BTW, an old formula, I remember from my young days, involving holy number 108 (this is the angular diameter of Sun from earth see note below) is all you need to get into right ball park for average temperature of an airless rocky planet. Just take square root of this and multiply by 2, you get about 20.
Just divide Sun's temperature (~6000K) by 20 and you get ~300 K almost right!.. around the right ball park.
(This happens to be true for any Sun/Planet system - just divide Sun's temperature (surface) by 2 and divide it again by square root of holy number for the planet -- Sun's angular diameter as seen from the planet)
Note: for 108, for example see
viewtopic.php?p=1443569#p1443569
Yajnavalka talked about 108 times of sun diameter as the distance between Sun and Earth which is very close to modern calculations.
Several issues here. First, 300K is the temperature of the earth
with its atmosphere, and with the heat generation that you talked about. Like I said, the moon, which is thought to be geologically dead (which means no internal heat generation), and which has no atmosphere, has a peak temperature due to solar radiation more like 400K (385K, to be precise).

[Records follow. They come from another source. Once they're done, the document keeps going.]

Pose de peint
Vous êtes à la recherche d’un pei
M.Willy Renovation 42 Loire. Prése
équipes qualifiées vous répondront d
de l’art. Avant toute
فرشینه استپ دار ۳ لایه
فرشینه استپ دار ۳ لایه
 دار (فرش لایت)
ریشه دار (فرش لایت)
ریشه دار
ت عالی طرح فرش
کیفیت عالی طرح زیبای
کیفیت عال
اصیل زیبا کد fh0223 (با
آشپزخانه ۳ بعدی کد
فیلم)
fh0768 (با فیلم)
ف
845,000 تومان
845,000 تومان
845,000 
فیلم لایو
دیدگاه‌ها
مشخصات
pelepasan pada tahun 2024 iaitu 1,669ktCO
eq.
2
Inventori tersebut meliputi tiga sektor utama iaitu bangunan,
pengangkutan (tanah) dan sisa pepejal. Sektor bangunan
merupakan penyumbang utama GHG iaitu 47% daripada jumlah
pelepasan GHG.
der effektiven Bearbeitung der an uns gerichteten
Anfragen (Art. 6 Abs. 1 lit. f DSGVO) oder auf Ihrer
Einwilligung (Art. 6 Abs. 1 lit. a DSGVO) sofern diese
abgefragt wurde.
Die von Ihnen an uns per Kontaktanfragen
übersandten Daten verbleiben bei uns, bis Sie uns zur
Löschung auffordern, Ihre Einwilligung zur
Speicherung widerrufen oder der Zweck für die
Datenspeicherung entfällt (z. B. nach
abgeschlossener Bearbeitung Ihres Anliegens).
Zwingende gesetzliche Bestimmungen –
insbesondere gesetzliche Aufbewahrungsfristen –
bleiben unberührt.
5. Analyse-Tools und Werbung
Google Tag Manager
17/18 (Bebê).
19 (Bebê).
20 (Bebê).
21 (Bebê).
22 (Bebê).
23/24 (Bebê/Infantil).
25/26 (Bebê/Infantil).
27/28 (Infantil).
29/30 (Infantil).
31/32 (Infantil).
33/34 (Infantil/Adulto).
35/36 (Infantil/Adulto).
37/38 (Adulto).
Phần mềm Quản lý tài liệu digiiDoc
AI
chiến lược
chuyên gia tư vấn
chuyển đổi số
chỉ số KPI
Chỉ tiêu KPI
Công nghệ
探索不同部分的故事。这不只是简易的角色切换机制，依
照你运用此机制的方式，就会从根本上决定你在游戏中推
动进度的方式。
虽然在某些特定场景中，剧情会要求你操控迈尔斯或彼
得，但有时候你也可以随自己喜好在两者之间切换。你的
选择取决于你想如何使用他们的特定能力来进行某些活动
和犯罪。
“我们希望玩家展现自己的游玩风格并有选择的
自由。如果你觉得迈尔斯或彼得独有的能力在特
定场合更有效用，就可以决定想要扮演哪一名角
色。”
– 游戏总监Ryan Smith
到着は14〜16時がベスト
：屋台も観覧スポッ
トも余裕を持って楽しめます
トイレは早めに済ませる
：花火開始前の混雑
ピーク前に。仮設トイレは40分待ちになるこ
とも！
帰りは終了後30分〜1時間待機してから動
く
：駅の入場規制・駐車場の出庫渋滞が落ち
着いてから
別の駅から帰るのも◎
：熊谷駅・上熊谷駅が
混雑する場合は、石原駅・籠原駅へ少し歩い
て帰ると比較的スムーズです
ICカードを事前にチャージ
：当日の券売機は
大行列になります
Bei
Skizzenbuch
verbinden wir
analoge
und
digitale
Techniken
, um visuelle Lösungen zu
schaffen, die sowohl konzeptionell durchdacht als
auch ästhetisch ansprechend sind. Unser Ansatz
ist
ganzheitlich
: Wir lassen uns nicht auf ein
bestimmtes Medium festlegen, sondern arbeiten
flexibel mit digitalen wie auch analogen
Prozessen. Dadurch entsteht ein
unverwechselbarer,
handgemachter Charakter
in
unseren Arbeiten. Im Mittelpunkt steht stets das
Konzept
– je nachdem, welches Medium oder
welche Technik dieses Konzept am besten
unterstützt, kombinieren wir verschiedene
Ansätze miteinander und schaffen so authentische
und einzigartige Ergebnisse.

Secondly, the square-root dependence on
diameter to distance of the planet's temperature is not at all surprising, since the heat flux reduces as the square of the distance to diameter, while the temperature goes with a fourth power dependence. In fact, you take
f=distance of planet to sun's radius, which is twice the value of
distance to diameter. You divide the sun's temperature by the square-root of this factor
f. You will get the maximum temperature of a gray planet with no atmosphere, which is directly exposed to radiation from this sun.